(DATA TO PROCESS):
========================

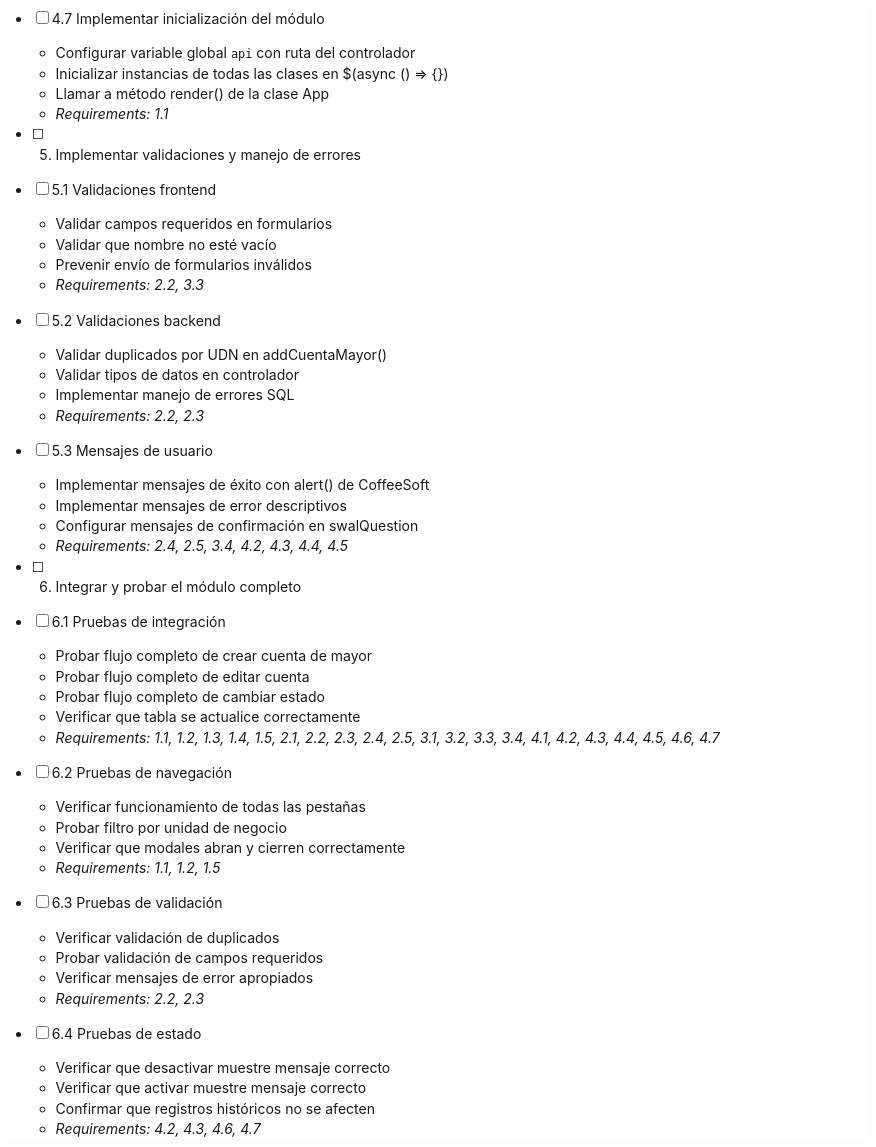 - [ ] 4.7 Implementar inicialización del módulo
  - Configurar variable global `api` con ruta del controlador
  - Inicializar instancias de todas las clases en $(async () => {})
  - Llamar a método render() de la clase App
  - _Requirements: 1.1_

- [ ] 5. Implementar validaciones y manejo de errores
- [ ] 5.1 Validaciones frontend
  - Validar campos requeridos en formularios
  - Validar que nombre no esté vacío
  - Prevenir envío de formularios inválidos
  - _Requirements: 2.2, 3.3_

- [ ] 5.2 Validaciones backend
  - Validar duplicados por UDN en addCuentaMayor()
  - Validar tipos de datos en controlador
  - Implementar manejo de errores SQL
  - _Requirements: 2.2, 2.3_

- [ ] 5.3 Mensajes de usuario
  - Implementar mensajes de éxito con alert() de CoffeeSoft
  - Implementar mensajes de error descriptivos
  - Configurar mensajes de confirmación en swalQuestion
  - _Requirements: 2.4, 2.5, 3.4, 4.2, 4.3, 4.4, 4.5_

- [ ] 6. Integrar y probar el módulo completo
- [ ] 6.1 Pruebas de integración
  - Probar flujo completo de crear cuenta de mayor
  - Probar flujo completo de editar cuenta
  - Probar flujo completo de cambiar estado
  - Verificar que tabla se actualice correctamente
  - _Requirements: 1.1, 1.2, 1.3, 1.4, 1.5, 2.1, 2.2, 2.3, 2.4, 2.5, 3.1, 3.2, 3.3, 3.4, 4.1, 4.2, 4.3, 4.4, 4.5, 4.6, 4.7_

- [ ] 6.2 Pruebas de navegación
  - Verificar funcionamiento de todas las pestañas
  - Probar filtro por unidad de negocio
  - Verificar que modales abran y cierren correctamente
  - _Requirements: 1.1, 1.2, 1.5_

- [ ] 6.3 Pruebas de validación
  - Verificar validación de duplicados
  - Probar validación de campos requeridos
  - Verificar mensajes de error apropiados
  - _Requirements: 2.2, 2.3_

- [ ] 6.4 Pruebas de estado
  - Verificar que desactivar muestre mensaje correcto
  - Verificar que activar muestre mensaje correcto
  - Confirmar que registros históricos no se afecten
  - _Requirements: 4.2, 4.3, 4.6, 4.7_

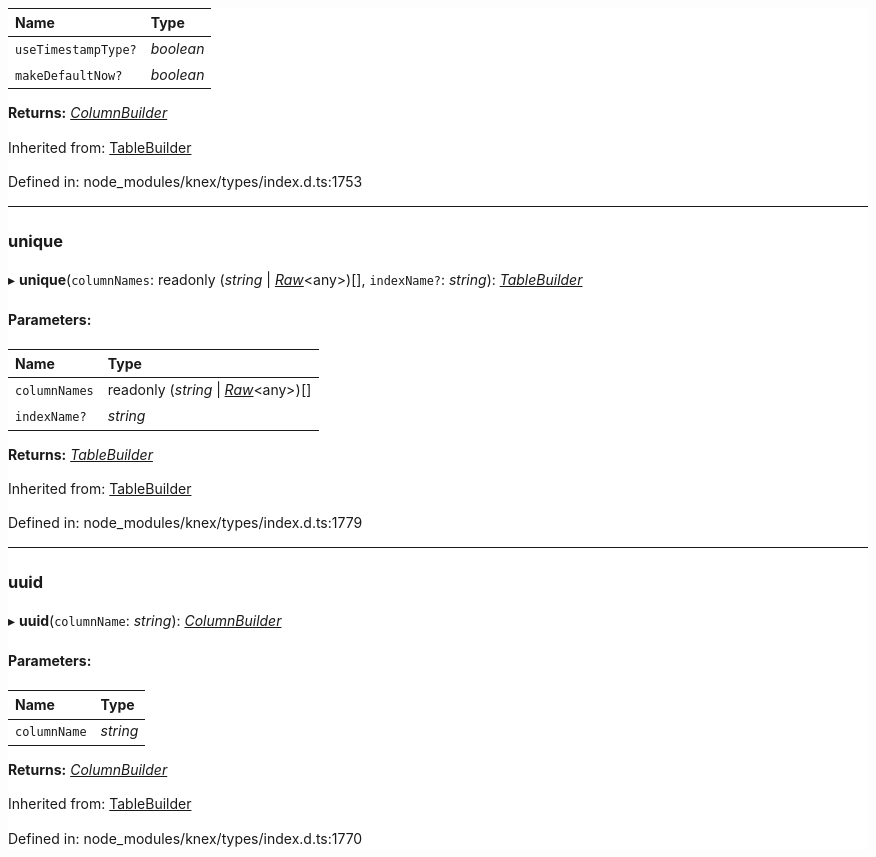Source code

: Name | Type |
:------ | :------ |
`useTimestampType?` | *boolean* |
`makeDefaultNow?` | *boolean* |

**Returns:** [*ColumnBuilder*](knex.knex-1.columnbuilder.md)

Inherited from: [TableBuilder](knex.knex-1.tablebuilder.md)

Defined in: node_modules/knex/types/index.d.ts:1753

___

### unique

▸ **unique**(`columnNames`: readonly (*string* \| [*Raw*](knex.knex-1.raw.md)<any\>)[], `indexName?`: *string*): [*TableBuilder*](knex.knex-1.tablebuilder.md)

#### Parameters:

Name | Type |
:------ | :------ |
`columnNames` | readonly (*string* \| [*Raw*](knex.knex-1.raw.md)<any\>)[] |
`indexName?` | *string* |

**Returns:** [*TableBuilder*](knex.knex-1.tablebuilder.md)

Inherited from: [TableBuilder](knex.knex-1.tablebuilder.md)

Defined in: node_modules/knex/types/index.d.ts:1779

___

### uuid

▸ **uuid**(`columnName`: *string*): [*ColumnBuilder*](knex.knex-1.columnbuilder.md)

#### Parameters:

Name | Type |
:------ | :------ |
`columnName` | *string* |

**Returns:** [*ColumnBuilder*](knex.knex-1.columnbuilder.md)

Inherited from: [TableBuilder](knex.knex-1.tablebuilder.md)

Defined in: node_modules/knex/types/index.d.ts:1770
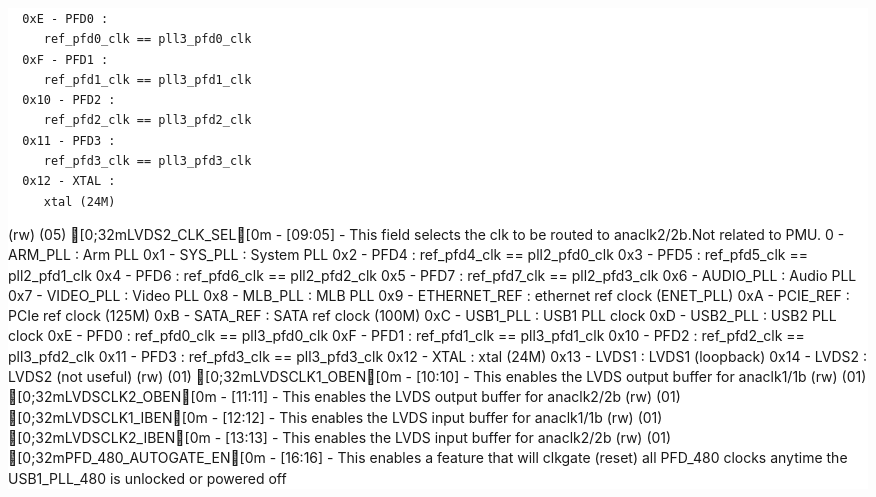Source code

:       0xE - PFD0 :
         ref_pfd0_clk == pll3_pfd0_clk
      0xF - PFD1 :
         ref_pfd1_clk == pll3_pfd1_clk
      0x10 - PFD2 :
         ref_pfd2_clk == pll3_pfd2_clk
      0x11 - PFD3 :
         ref_pfd3_clk == pll3_pfd3_clk
      0x12 - XTAL :
         xtal (24M)
 (rw) (05)  [0;32mLVDS2_CLK_SEL[0m  - [09:05] -  This field selects the clk to be routed to anaclk2/2b.Not related to PMU.
      0 - ARM_PLL :
         Arm PLL
      0x1 - SYS_PLL :
         System PLL
      0x2 - PFD4 :
         ref_pfd4_clk == pll2_pfd0_clk
      0x3 - PFD5 :
         ref_pfd5_clk == pll2_pfd1_clk
      0x4 - PFD6 :
         ref_pfd6_clk == pll2_pfd2_clk
      0x5 - PFD7 :
         ref_pfd7_clk == pll2_pfd3_clk
      0x6 - AUDIO_PLL :
         Audio PLL
      0x7 - VIDEO_PLL :
         Video PLL
      0x8 - MLB_PLL :
         MLB PLL
      0x9 - ETHERNET_REF :
         ethernet ref clock (ENET_PLL)
      0xA - PCIE_REF :
         PCIe ref clock (125M)
      0xB - SATA_REF :
         SATA ref clock (100M)
      0xC - USB1_PLL :
         USB1 PLL clock
      0xD - USB2_PLL :
         USB2 PLL clock
      0xE - PFD0 :
         ref_pfd0_clk == pll3_pfd0_clk
      0xF - PFD1 :
         ref_pfd1_clk == pll3_pfd1_clk
      0x10 - PFD2 :
         ref_pfd2_clk == pll3_pfd2_clk
      0x11 - PFD3 :
         ref_pfd3_clk == pll3_pfd3_clk
      0x12 - XTAL :
         xtal (24M)
      0x13 - LVDS1 :
         LVDS1 (loopback)
      0x14 - LVDS2 :
         LVDS2 (not useful)
 (rw) (01)  [0;32mLVDSCLK1_OBEN[0m  - [10:10] -  This enables the LVDS output buffer for anaclk1/1b
 (rw) (01)  [0;32mLVDSCLK2_OBEN[0m  - [11:11] -  This enables the LVDS output buffer for anaclk2/2b
 (rw) (01)  [0;32mLVDSCLK1_IBEN[0m  - [12:12] -  This enables the LVDS input buffer for anaclk1/1b
 (rw) (01)  [0;32mLVDSCLK2_IBEN[0m  - [13:13] -  This enables the LVDS input buffer for anaclk2/2b
 (rw) (01)  [0;32mPFD_480_AUTOGATE_EN[0m  - [16:16] -  This enables a feature that will clkgate (reset) all PFD_480 clocks anytime the
  USB1_PLL_480 is unlocked or powered off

========================

(ASSIGNED TASK):
Give the lines running from the start of the entries through the line that contains "- _Requirements: 1.1, 1.2, 1.5_", inclusive, as a JSON list of strings with one string per line. Skip blank lines and leave the pictures out.

(SOLUTION TO THIS EXERCISE):
[
  " - [ ] 4.7 Implementar inicialización del módulo",
  "  - Configurar variable global `api` con ruta del controlador",
  "  - Inicializar instancias de todas las clases en $(async () => {})",
  "  - Llamar a método render() de la clase App",
  "  - _Requirements: 1.1_",
  "- [ ] 5. Implementar validaciones y manejo de errores",
  "- [ ] 5.1 Validaciones frontend",
  "  - Validar campos requeridos en formularios",
  "  - Validar que nombre no esté vacío",
  "  - Prevenir envío de formularios inválidos",
  "  - _Requirements: 2.2, 3.3_",
  "- [ ] 5.2 Validaciones backend",
  "  - Validar duplicados por UDN en addCuentaMayor()",
  "  - Validar tipos de datos en controlador",
  "  - Implementar manejo de errores SQL",
  "  - _Requirements: 2.2, 2.3_",
  "- [ ] 5.3 Mensajes de usuario",
  "  - Implementar mensajes de éxito con alert() de CoffeeSoft",
  "  - Implementar mensajes de error descriptivos",
  "  - Configurar mensajes de confirmación en swalQuestion",
  "  - _Requirements: 2.4, 2.5, 3.4, 4.2, 4.3, 4.4, 4.5_",
  "- [ ] 6. Integrar y probar el módulo completo",
  "- [ ] 6.1 Pruebas de integración",
  "  - Probar flujo completo de crear cuenta de mayor",
  "  - Probar flujo completo de editar cuenta",
  "  - Probar flujo completo de cambiar estado",
  "  - Verificar que tabla se actualice correctamente",
  "  - _Requirements: 1.1, 1.2, 1.3, 1.4, 1.5, 2.1, 2.2, 2.3, 2.4, 2.5, 3.1, 3.2, 3.3, 3.4, 4.1, 4.2, 4.3, 4.4, 4.5, 4.6, 4.7_",
  "- [ ] 6.2 Pruebas de navegación",
  "  - Verificar funcionamiento de todas las pestañas",
  "  - Probar filtro por unidad de negocio",
  "  - Verificar que modales abran y cierren correctamente",
  "  - _Requirements: 1.1, 1.2, 1.5_"
]